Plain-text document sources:
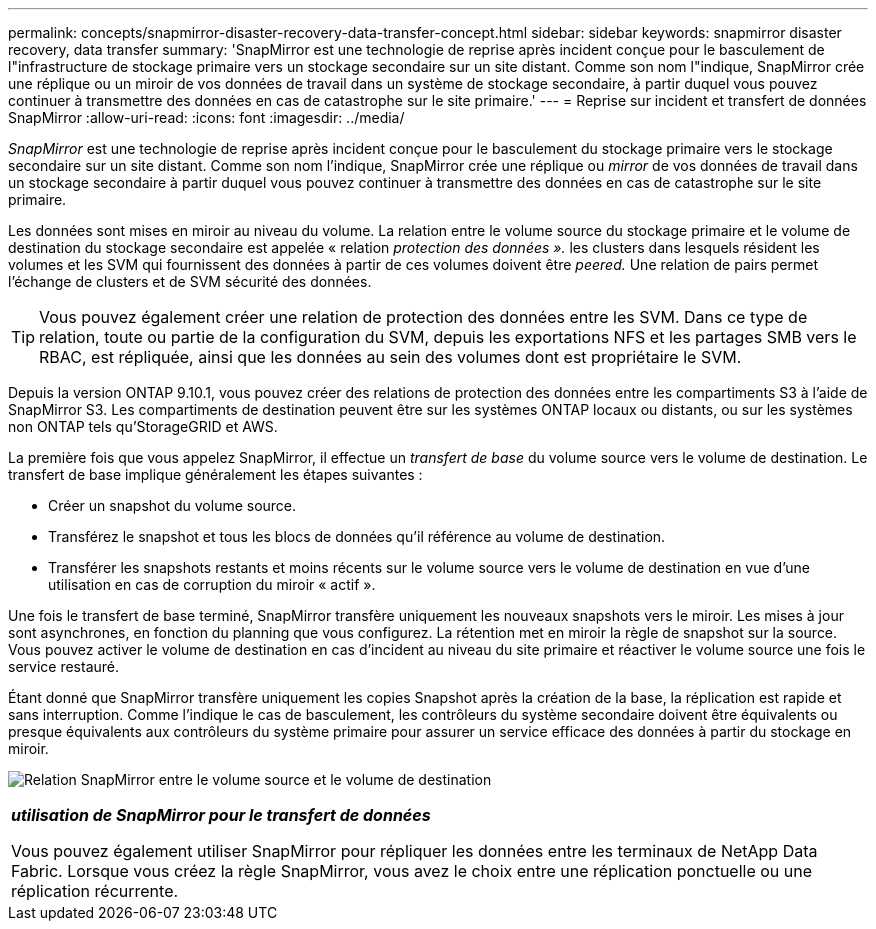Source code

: ---
permalink: concepts/snapmirror-disaster-recovery-data-transfer-concept.html 
sidebar: sidebar 
keywords: snapmirror disaster recovery, data transfer 
summary: 'SnapMirror est une technologie de reprise après incident conçue pour le basculement de l"infrastructure de stockage primaire vers un stockage secondaire sur un site distant. Comme son nom l"indique, SnapMirror crée une réplique ou un miroir de vos données de travail dans un système de stockage secondaire, à partir duquel vous pouvez continuer à transmettre des données en cas de catastrophe sur le site primaire.' 
---
= Reprise sur incident et transfert de données SnapMirror
:allow-uri-read: 
:icons: font
:imagesdir: ../media/


[role="lead"]
_SnapMirror_ est une technologie de reprise après incident conçue pour le basculement du stockage primaire vers le stockage secondaire sur un site distant. Comme son nom l'indique, SnapMirror crée une réplique ou _mirror_ de vos données de travail dans un stockage secondaire à partir duquel vous pouvez continuer à transmettre des données en cas de catastrophe sur le site primaire.

Les données sont mises en miroir au niveau du volume. La relation entre le volume source du stockage primaire et le volume de destination du stockage secondaire est appelée « relation _protection des données »._ les clusters dans lesquels résident les volumes et les SVM qui fournissent des données à partir de ces volumes doivent être _peered._ Une relation de pairs permet l'échange de clusters et de SVM sécurité des données.

[TIP]
====
Vous pouvez également créer une relation de protection des données entre les SVM. Dans ce type de relation, toute ou partie de la configuration du SVM, depuis les exportations NFS et les partages SMB vers le RBAC, est répliquée, ainsi que les données au sein des volumes dont est propriétaire le SVM.

====
Depuis la version ONTAP 9.10.1, vous pouvez créer des relations de protection des données entre les compartiments S3 à l'aide de SnapMirror S3. Les compartiments de destination peuvent être sur les systèmes ONTAP locaux ou distants, ou sur les systèmes non ONTAP tels qu'StorageGRID et AWS.

La première fois que vous appelez SnapMirror, il effectue un _transfert de base_ du volume source vers le volume de destination. Le transfert de base implique généralement les étapes suivantes :

* Créer un snapshot du volume source.
* Transférez le snapshot et tous les blocs de données qu'il référence au volume de destination.
* Transférer les snapshots restants et moins récents sur le volume source vers le volume de destination en vue d'une utilisation en cas de corruption du miroir « actif ».


Une fois le transfert de base terminé, SnapMirror transfère uniquement les nouveaux snapshots vers le miroir. Les mises à jour sont asynchrones, en fonction du planning que vous configurez. La rétention met en miroir la règle de snapshot sur la source. Vous pouvez activer le volume de destination en cas d'incident au niveau du site primaire et réactiver le volume source une fois le service restauré.

Étant donné que SnapMirror transfère uniquement les copies Snapshot après la création de la base, la réplication est rapide et sans interruption. Comme l'indique le cas de basculement, les contrôleurs du système secondaire doivent être équivalents ou presque équivalents aux contrôleurs du système primaire pour assurer un service efficace des données à partir du stockage en miroir.

image:snapmirror.gif["Relation SnapMirror entre le volume source et le volume de destination"]

|===


 a| 
*_utilisation de SnapMirror pour le transfert de données_*

Vous pouvez également utiliser SnapMirror pour répliquer les données entre les terminaux de NetApp Data Fabric. Lorsque vous créez la règle SnapMirror, vous avez le choix entre une réplication ponctuelle ou une réplication récurrente.

|===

Description of the task
Repeat the records above exactly. No pictures go into the repeat.

Result for this task
Source code

: ---
permalink: concepts/snapmirror-disaster-recovery-data-transfer-concept.html 
sidebar: sidebar 
keywords: snapmirror disaster recovery, data transfer 
summary: 'SnapMirror est une technologie de reprise après incident conçue pour le basculement de l"infrastructure de stockage primaire vers un stockage secondaire sur un site distant. Comme son nom l"indique, SnapMirror crée une réplique ou un miroir de vos données de travail dans un système de stockage secondaire, à partir duquel vous pouvez continuer à transmettre des données en cas de catastrophe sur le site primaire.' 
---
= Reprise sur incident et transfert de données SnapMirror
:allow-uri-read: 
:icons: font
:imagesdir: ../media/


[role="lead"]
_SnapMirror_ est une technologie de reprise après incident conçue pour le basculement du stockage primaire vers le stockage secondaire sur un site distant. Comme son nom l'indique, SnapMirror crée une réplique ou _mirror_ de vos données de travail dans un stockage secondaire à partir duquel vous pouvez continuer à transmettre des données en cas de catastrophe sur le site primaire.

Les données sont mises en miroir au niveau du volume. La relation entre le volume source du stockage primaire et le volume de destination du stockage secondaire est appelée « relation _protection des données »._ les clusters dans lesquels résident les volumes et les SVM qui fournissent des données à partir de ces volumes doivent être _peered._ Une relation de pairs permet l'échange de clusters et de SVM sécurité des données.

[TIP]
====
Vous pouvez également créer une relation de protection des données entre les SVM. Dans ce type de relation, toute ou partie de la configuration du SVM, depuis les exportations NFS et les partages SMB vers le RBAC, est répliquée, ainsi que les données au sein des volumes dont est propriétaire le SVM.

====
Depuis la version ONTAP 9.10.1, vous pouvez créer des relations de protection des données entre les compartiments S3 à l'aide de SnapMirror S3. Les compartiments de destination peuvent être sur les systèmes ONTAP locaux ou distants, ou sur les systèmes non ONTAP tels qu'StorageGRID et AWS.

La première fois que vous appelez SnapMirror, il effectue un _transfert de base_ du volume source vers le volume de destination. Le transfert de base implique généralement les étapes suivantes :

* Créer un snapshot du volume source.
* Transférez le snapshot et tous les blocs de données qu'il référence au volume de destination.
* Transférer les snapshots restants et moins récents sur le volume source vers le volume de destination en vue d'une utilisation en cas de corruption du miroir « actif ».


Une fois le transfert de base terminé, SnapMirror transfère uniquement les nouveaux snapshots vers le miroir. Les mises à jour sont asynchrones, en fonction du planning que vous configurez. La rétention met en miroir la règle de snapshot sur la source. Vous pouvez activer le volume de destination en cas d'incident au niveau du site primaire et réactiver le volume source une fois le service restauré.

Étant donné que SnapMirror transfère uniquement les copies Snapshot après la création de la base, la réplication est rapide et sans interruption. Comme l'indique le cas de basculement, les contrôleurs du système secondaire doivent être équivalents ou presque équivalents aux contrôleurs du système primaire pour assurer un service efficace des données à partir du stockage en miroir.

image:snapmirror.gif["Relation SnapMirror entre le volume source et le volume de destination"]

|===


 a| 
*_utilisation de SnapMirror pour le transfert de données_*

Vous pouvez également utiliser SnapMirror pour répliquer les données entre les terminaux de NetApp Data Fabric. Lorsque vous créez la règle SnapMirror, vous avez le choix entre une réplication ponctuelle ou une réplication récurrente.

|===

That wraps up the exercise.